# ASSIGNED TASK 1
In the review, what degree does the running gag on The Big Bang Theory say Howard Wolowitz has?
# ASSIGNED TASK 2
Please repeat a passage of the review word for word, beginning at the words "These last few" and stopping after "does this well.".

*** Opening of EXCERPT ***

Importantly, this book also makes some assumptions about capabilities that seem difficult to skirt. Although the subject of Jewish talent is dismissed, it seems that regardless of how popular science is, it still requires talent. Not everyone can obtain a PhD in physics. Science is hard. Where did so many Jews find the inner talent? An explanation of the popularity of science needs an explanation of how that translated into success, not just the background forces that tell us why it did. If social forces are enough to get a culture to find its inner scientific gifts (which I suspect that Efron would be forced to concede), it does not go without saying.

In the end Efron acknowledges that science is not the only route Jews took to achieve the goals of integration (102). But could science as easily be replaced by the arts, the humanities, entertainment, or commerce? If so, science is not special and what we have is a small manifestation of a bigger issue that needs to be contextualized. Efron thus owes us a story about how science is special in some way.

These last few comments, however, about what I would have liked to see in this book should not diminish the fact that Efron provides us with an engaging account of an intriguing aspect of Twentieth Century Jewish culture intertwined with an episode in the history of science that is not usually attended to in the literature. A history of science needs to give us not just an account of the scientific discoveries or an account of the historical forces that might have precipitated the discoveries, but also an account of the social and cultural forces that made science itself popular enough to allow for a select few to emerge from the many science enthusiasts in the pool and leave indelible traces on its evolution. This is especially so when the popularity is manifested so strongly with a particular ethnicity. Efron does this well.

Efron recounts a once-popular Jewish joke: “What do you call a Jew with a Master’s degree? A dropout” (11). Howard Wolowitz, a character in the popular TV show The Big Bang Theory exhibits in an exaggerated way every stereotype of a contemporary Jewish overachieving “science nerd”. A running gag on the show has the other characters making fun of him for “only having a Master’s degree”. The gag is funny because all the other scientist characters have doctorates. Efron’s book adds an additional dimension to the funniness of this gag: it is funny because despite the fact that his character appears successful as an astronaut and a NASA engineer, Wolowitz’s credentials make him, by Jewish standards, an underachiever.

Endnote

1Thanks to Dahlia Kozlowsky and Heshey Zelcer for helpful comments on an earlier draft.

*** Close of EXCERPT ***
*** Opening of STORED DATA ***

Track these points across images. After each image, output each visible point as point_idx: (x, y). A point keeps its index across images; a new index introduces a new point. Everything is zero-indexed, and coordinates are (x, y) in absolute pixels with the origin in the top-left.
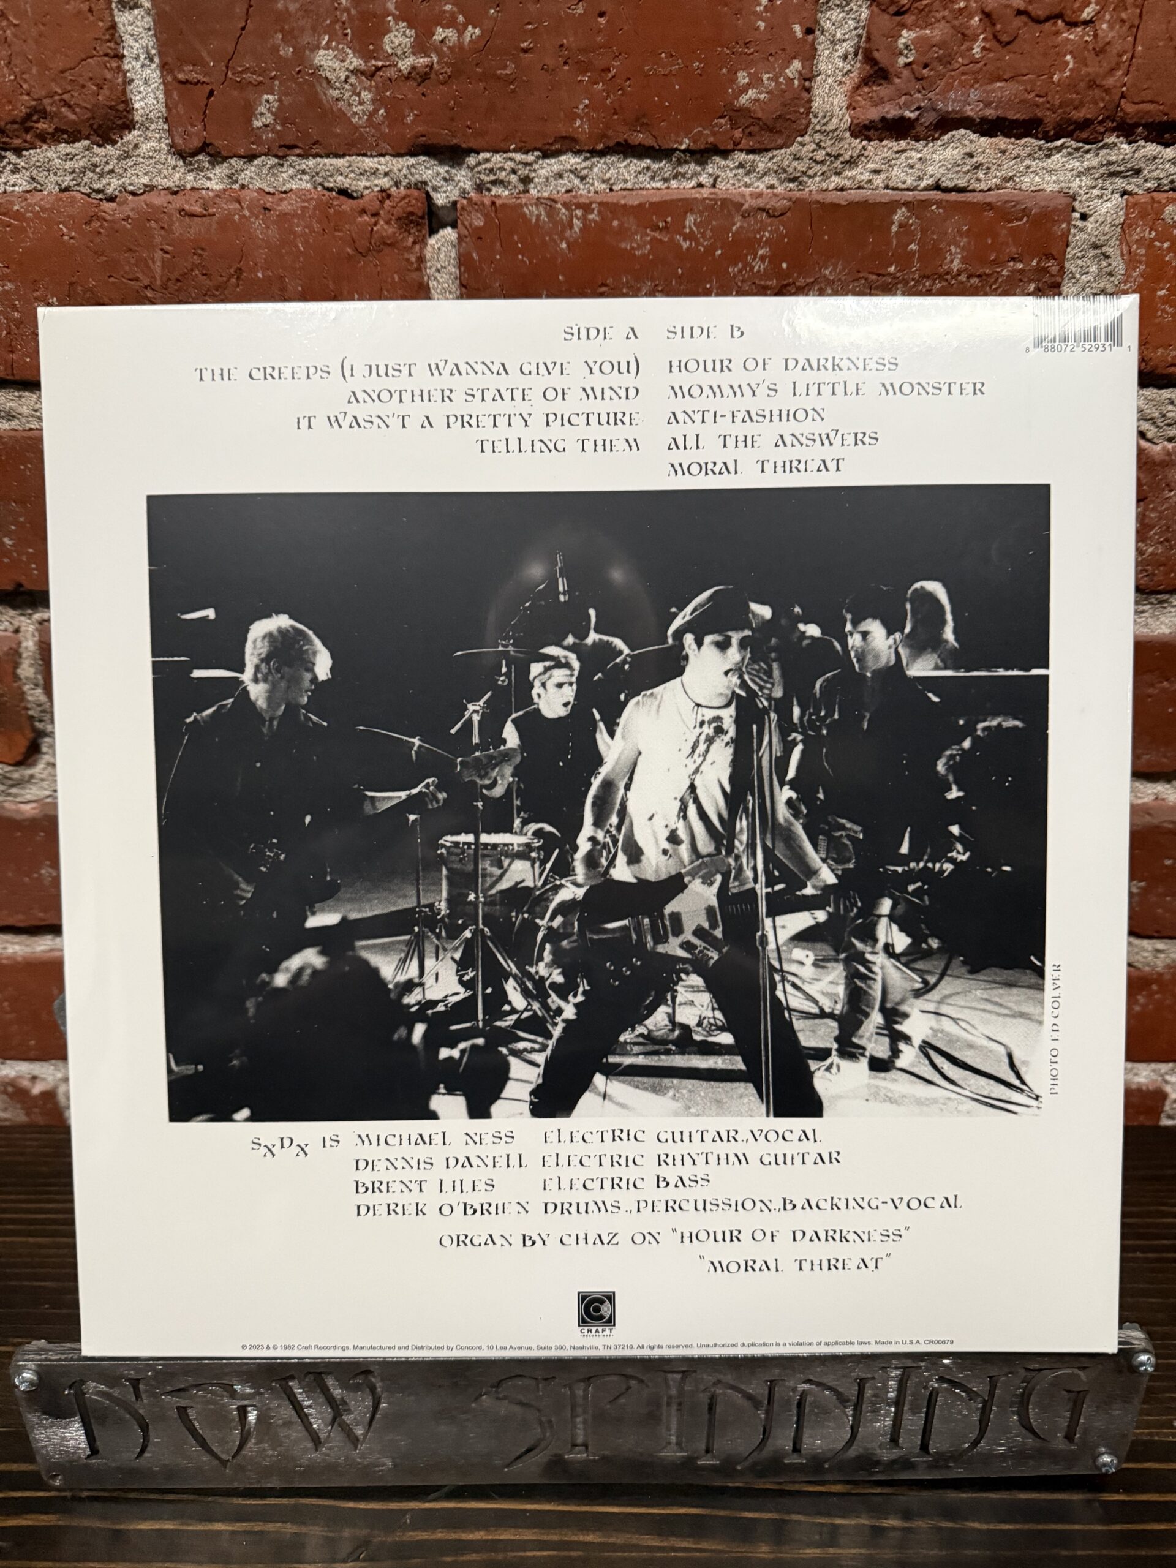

*** Close of STORED DATA ***

# WRITTEN SOLUTION 1
Only a Master's degree.

# WRITTEN SOLUTION 2
These last few comments, however, about what I would have liked to see in this book should not diminish the fact that Efron provides us with an engaging account of an intriguing aspect of Twentieth Century Jewish culture intertwined with an episode in the history of science that is not usually attended to in the literature. A history of science needs to give us not just an account of the scientific discoveries or an account of the historical forces that might have precipitated the discoveries, but also an account of the social and cultural forces that made science itself popular enough to allow for a select few to emerge from the many science enthusiasts in the pool and leave indelible traces on its evolution. This is especially so when the popularity is manifested so strongly with a particular ethnicity. Efron does this well.